The ship was towed into port after being adrift in the Red Sea for days with flames visible on deck.
Following Friday’s attack, U.S. Sen. Roger Wicker, R-Miss., said the Houthi’s actions are “nothing less than an act of war.”
“The Biden-Harris administration’s monthslong effort to ‘play defense’ in the Red Sea has completely failed,” he wrote on X. “It is time to act decisively to punish the Houthis and let the world see the consequences of attacking the United States.”
During her debate with former President Trump, Vice President Harris claimed, “As of today, there is not one member of the United States military who is in active duty in a combat zone in any war zone around the world, the first time this century.”
At the time of Harris’s comments, elite American commandos had just conducted a raid into western Iraq, days prior, to kill ISIS leaders. A number of soldiers were wounded, including one who took shrapnel to his leg, which required surgery.

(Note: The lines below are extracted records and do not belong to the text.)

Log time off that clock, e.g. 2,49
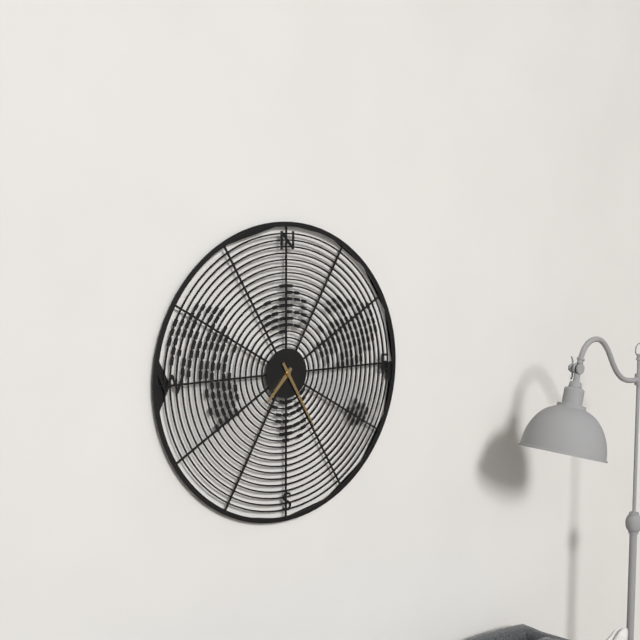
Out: 7,25
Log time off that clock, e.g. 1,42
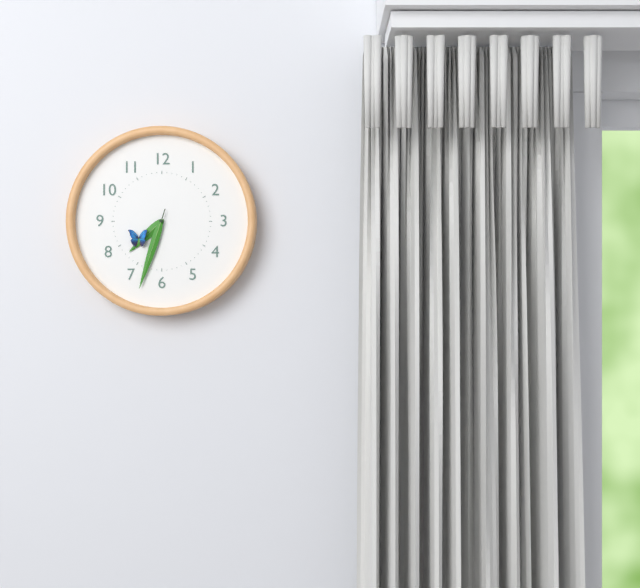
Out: 7,33
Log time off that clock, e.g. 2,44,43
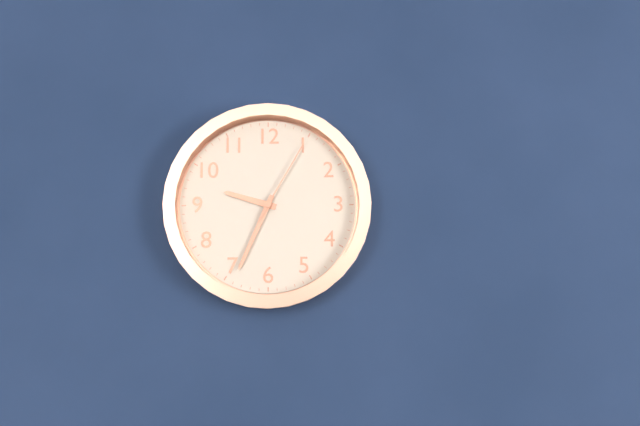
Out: 9,34,05
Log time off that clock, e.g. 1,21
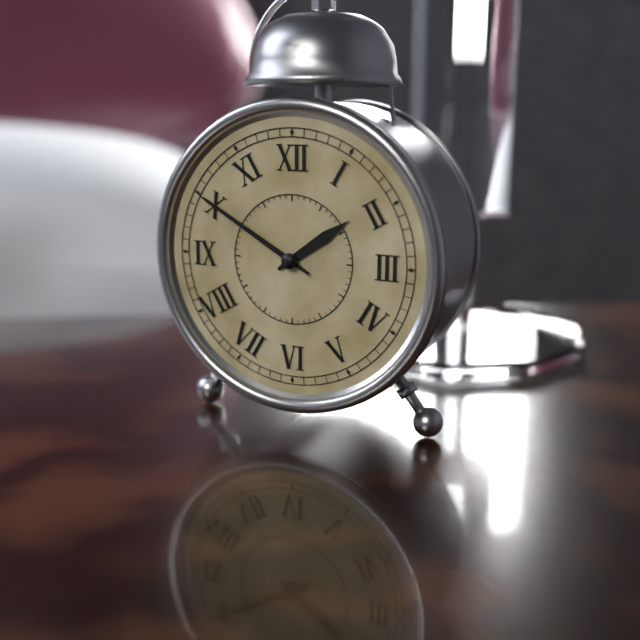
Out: 1,50
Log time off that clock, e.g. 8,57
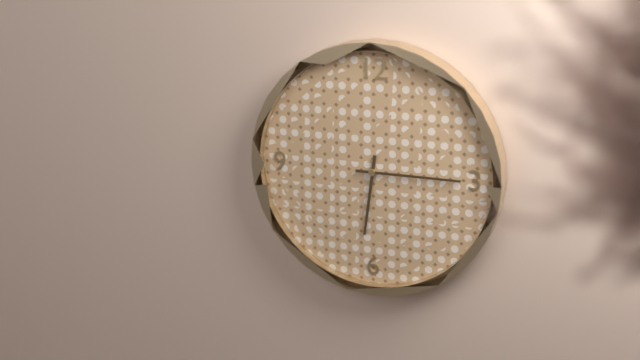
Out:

The USS Dwight D. Eisenhower aircraft strike group returned to Norfolk, Virginia, in July after dropping 420 bombs on Houthi targets in Yemen. Warships in the strike group fired 155 interceptor missiles to shoot down incoming Houthi missiles and drones.
“This outcome is now expected—U.S. warships shooting down incoming missiles—but recall critics for years said missile defense will never work calling it a fool’s errand,” said retired U.S. Navy Vice Admiral James Syring, former head of the Missile Defense Agency. “It would be a much different conversation tonight had we not maintained our commitment to this mission.”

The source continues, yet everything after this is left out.